Analyzing Horizontal Gene Transfer in the Human Body

Bacteria in the human body share genes with one another at a higher rate than is typically seen in nature. The findings, published today in Scientific Reports, resulted from a molecular data-mining method that allowed scientists to identify instances of horizontal gene transfer—the direct transfer of genes between organisms outside of sexual or asexual reproduction.

“Horizontal gene transfer is a major force of exchange of genetic information on Earth,” says coauthor Gustavo Caetano-Anollés of the University of Illinois. “These exchanges allow microorganisms to adapt and thrive, but they are likely also important for human health. There are some bacteria that cannot live outside our bodies and some without which we cannot live.”

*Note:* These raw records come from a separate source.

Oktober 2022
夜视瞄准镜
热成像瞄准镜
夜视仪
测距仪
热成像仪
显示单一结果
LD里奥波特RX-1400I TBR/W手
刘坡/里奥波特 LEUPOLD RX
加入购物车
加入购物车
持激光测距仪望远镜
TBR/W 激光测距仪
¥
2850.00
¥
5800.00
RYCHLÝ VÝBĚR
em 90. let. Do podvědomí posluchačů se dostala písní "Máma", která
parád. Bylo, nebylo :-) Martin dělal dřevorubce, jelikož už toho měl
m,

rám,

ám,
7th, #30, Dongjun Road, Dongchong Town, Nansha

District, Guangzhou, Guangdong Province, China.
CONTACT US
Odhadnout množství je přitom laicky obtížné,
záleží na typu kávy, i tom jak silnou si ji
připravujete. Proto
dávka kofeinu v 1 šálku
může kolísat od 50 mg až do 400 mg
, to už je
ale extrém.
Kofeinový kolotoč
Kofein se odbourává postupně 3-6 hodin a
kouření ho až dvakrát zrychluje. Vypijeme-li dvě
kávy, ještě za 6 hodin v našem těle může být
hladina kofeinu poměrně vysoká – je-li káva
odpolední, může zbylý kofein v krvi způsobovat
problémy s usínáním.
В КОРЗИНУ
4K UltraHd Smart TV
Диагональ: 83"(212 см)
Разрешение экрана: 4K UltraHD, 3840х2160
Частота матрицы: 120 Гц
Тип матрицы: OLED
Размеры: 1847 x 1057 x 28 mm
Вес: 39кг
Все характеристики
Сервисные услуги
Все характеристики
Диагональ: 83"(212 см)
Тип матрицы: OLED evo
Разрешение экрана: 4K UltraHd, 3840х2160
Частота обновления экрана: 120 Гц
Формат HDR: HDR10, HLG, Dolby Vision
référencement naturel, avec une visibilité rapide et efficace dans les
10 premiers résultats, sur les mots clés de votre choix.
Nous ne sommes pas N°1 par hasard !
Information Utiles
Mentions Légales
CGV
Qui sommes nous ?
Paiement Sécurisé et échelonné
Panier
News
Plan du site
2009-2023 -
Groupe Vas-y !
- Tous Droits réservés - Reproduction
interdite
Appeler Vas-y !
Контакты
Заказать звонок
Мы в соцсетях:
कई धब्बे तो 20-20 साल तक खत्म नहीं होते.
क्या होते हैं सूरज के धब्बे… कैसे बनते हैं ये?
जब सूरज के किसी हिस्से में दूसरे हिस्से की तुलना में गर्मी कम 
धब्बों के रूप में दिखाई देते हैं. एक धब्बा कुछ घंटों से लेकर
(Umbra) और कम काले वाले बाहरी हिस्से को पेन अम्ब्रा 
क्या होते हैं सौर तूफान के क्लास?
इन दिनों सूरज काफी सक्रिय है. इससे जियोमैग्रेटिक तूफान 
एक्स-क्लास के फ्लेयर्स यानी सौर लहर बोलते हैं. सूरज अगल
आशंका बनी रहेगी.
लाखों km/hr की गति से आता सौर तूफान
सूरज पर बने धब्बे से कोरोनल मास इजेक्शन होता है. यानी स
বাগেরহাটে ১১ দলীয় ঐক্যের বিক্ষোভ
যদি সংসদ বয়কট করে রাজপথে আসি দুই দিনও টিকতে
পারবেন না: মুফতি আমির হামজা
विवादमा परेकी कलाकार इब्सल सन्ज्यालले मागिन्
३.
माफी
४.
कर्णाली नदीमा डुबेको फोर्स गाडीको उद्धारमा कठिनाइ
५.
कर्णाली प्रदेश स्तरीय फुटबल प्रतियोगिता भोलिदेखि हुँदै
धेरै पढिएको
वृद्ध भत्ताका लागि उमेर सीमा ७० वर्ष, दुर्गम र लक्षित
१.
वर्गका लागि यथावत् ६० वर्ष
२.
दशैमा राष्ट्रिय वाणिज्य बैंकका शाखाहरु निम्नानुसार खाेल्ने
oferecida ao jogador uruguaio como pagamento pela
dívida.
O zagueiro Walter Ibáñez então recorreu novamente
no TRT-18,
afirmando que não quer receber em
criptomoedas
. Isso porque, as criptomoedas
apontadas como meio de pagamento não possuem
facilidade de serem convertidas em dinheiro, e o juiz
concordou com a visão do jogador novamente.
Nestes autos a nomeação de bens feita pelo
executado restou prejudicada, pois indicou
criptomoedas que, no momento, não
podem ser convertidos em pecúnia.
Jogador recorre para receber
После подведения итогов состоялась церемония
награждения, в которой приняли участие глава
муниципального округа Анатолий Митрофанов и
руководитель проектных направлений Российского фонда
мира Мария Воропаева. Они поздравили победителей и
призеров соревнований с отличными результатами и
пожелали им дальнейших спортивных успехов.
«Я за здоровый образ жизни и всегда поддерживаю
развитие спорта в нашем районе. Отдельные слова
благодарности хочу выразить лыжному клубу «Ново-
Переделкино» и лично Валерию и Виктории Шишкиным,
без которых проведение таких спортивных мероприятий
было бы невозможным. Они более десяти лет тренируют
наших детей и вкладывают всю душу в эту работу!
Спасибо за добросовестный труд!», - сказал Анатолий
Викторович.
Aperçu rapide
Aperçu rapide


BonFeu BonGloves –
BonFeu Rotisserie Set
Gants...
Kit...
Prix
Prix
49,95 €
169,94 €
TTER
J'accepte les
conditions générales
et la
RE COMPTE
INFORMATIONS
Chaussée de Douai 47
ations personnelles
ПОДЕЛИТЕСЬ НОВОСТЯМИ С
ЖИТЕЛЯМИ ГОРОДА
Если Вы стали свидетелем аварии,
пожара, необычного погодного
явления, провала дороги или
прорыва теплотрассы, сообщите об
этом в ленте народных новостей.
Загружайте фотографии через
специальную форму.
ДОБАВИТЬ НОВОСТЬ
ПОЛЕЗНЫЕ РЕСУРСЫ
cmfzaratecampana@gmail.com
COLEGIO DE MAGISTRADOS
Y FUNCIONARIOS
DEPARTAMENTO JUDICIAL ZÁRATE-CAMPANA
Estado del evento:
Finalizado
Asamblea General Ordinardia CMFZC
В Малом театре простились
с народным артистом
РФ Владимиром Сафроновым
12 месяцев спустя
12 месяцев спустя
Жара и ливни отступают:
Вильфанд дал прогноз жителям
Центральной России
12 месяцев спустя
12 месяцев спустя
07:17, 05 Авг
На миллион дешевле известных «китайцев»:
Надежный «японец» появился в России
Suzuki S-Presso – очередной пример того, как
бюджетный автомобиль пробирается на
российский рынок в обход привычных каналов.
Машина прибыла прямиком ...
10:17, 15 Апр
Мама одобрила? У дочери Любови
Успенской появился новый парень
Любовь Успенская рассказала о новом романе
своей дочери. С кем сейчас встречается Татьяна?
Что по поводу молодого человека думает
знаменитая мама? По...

For their analysis, the scientists used genomic information to build tens of thousands of “family trees” of the bacteria that colonize the human body. Reconciling those with trees of microbial genes allowed the team to tease out which genes had been inherited and which had resulted from horizontal gene transfer.

“Most current methods for determining horizontal gene transfer compare DNA features or statistical similarity between genomes to identify foreign genes. This works fairly well for relatively recent gene transfers, but often fails to identify transfer events that occurred millions or billions of years ago,” says senior author Arshan Nasir of COMSATS University Islamabad.

Looking at human-associated microorganisms, the researchers calculated rates of gene-transfer and found that only about 40% of gene swapping occurred among bacteria living in the same body sites. The other 60% involved gene sharing among bacteria in different tissues, for example, between organisms in the gut and blood. In all cases, gene transfer was most common among closely related organisms, regardless of whether they occupied the same or different bodily tissues.

“Some of these could be very old gene transfer events that happened before the microbes colonized the human body,” Nasir says. “It also could be that some bacteria colonize different human body sites at different time points in an individual’s lifespan. The others could be the result of the transfer of bacterial DNA from one site to another, perhaps through the blood. We need further experimental evidence to test this tantalizing possibility.”

Other scientists can use the tool the researchers developed—HGTree—in order to more accurately predict which genes were inherited vertically versus horizontally.